Great ideas for small businesses are everywhere. Here are three examples of entrepreneurs who followed their passions into business adventures — vitamin water for expecting mothers, fashionable socks and even potato peelers.
A business bump
Vitamin-infused water is big business these days. Small Business Trends brings us the story of two mothers from Brooklyn, N.Y., who aimed to take that a step further and create a prenatal drink.
Stacy Rauen and Amber Wilcox got the idea for Bump Water after struggling with the size of prenatal vitamins. As their product’s website says, “Essential prenatal vitamins for women shouldn’t have to come just from pills the size of a horse.”

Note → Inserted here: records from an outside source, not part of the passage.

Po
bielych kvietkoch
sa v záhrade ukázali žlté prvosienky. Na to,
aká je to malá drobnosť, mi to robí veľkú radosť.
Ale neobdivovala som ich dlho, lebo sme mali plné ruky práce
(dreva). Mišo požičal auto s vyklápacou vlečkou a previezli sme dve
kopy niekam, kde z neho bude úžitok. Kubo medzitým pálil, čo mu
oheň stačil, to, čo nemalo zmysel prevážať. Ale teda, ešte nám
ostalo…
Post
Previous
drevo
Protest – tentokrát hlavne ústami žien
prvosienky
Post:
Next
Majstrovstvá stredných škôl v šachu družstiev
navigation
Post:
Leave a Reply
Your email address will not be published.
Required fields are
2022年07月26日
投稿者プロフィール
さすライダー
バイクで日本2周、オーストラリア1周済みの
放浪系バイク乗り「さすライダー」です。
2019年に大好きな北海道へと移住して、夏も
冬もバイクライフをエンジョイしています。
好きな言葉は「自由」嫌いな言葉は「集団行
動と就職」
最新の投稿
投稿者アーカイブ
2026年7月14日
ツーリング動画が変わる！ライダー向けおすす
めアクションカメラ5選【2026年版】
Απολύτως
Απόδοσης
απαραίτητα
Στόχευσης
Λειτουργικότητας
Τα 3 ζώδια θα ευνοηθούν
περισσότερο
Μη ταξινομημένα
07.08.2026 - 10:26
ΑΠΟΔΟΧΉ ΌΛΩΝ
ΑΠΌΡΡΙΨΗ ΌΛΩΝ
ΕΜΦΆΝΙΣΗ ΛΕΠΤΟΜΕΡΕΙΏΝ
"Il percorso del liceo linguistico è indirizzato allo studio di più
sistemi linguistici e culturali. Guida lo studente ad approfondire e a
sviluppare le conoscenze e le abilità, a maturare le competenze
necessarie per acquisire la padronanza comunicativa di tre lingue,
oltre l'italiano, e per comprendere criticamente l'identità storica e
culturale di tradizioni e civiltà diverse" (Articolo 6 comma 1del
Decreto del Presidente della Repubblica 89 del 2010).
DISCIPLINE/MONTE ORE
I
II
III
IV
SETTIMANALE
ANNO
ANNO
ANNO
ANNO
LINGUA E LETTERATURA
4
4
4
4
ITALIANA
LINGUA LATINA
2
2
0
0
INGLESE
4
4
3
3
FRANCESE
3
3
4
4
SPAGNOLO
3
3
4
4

The Rauen and Wilcox families had fundraisers and an Indiegogo campaign to get the startup money together. Rauen was a magazine editor and Wilcox was a stay-at-home mom, the story says, so they teamed up with a beverage company to get the business off the ground.
The all-natural Bump Water includes vitamins and folic acid, and comes in “full calorie” (100 calories) and 10-calorie versions. Among the flavors: lemonade, cranberry ginger and pomegranate mixed berry, along with “sparkling” versions. (The website clarifies that Bump Water is a supplement to prenatal vitamins, not a replacement.)
“Try to create a unique product that fits a specific need,” Wilcox says. “We were amazed a product like Bump Water didn’t already exist, so we created it.”
Socks that rock
Socks have become a bit of a fashion statement in recent years. Football star Robert Griffin III donned Superman socks (complete with miniature capes) as he won the Heisman Trophy in 2011. Former President George H.W. Bush has been known to show off hot pink and American flag patterns, and even socks featuring his own mug.
An entrepreneur named Vincent Nasserbakht jumped on the trend. The Huffington Post details how he got there: He was once a financial analyst, but found it unfulfilling. “So I had to do my own thing,” he said.
That brings us to The Sock Hop, Nasserbakht’s Manhattan sock-and-shirt shop that opened in 2010.
“We could see it kind of start creeping up,” he says of the sock trend, “and then sure enough you see guys that are really into fashion wearing socks, and then it turns into guys that are more business types wearing socks. And now it’s everybody.”
Nasserbakht notes that the “wall” of dark socks has been broken down, and “we can go all sorts of designs, all sorts of colors.”
“Father’s Day, Mother’s Day and Christmas, people like to give socks, people like to get socks,” he tells CBS. “Really nice socks make you happy. You have them on your feet all day.”
You say “potato,” I say “millionaire”
Small Business Trends offers a flashback to a most interesting entrepreneur. Joe Ades sold potato peelers on the streets of New York City. The finely dressed salesman brought in customers with his charming demonstrations and his British accent.
The cost of these items? Five dollars. And Ades sold enough of them to become a millionaire, living in the exclusive Park Avenue scene.
“Never underestimate a small amount of money,” he told NBC’s Today Show in 2008.
He worked six days a week in the potato-peeling business, well into his 70s, the story says. Ades died in 2009, but he offered some wisdom about enjoying your work. When asked in the Today interview if he ever took a vacation, his response was: “Life is a vacation. Every day is a vacation.”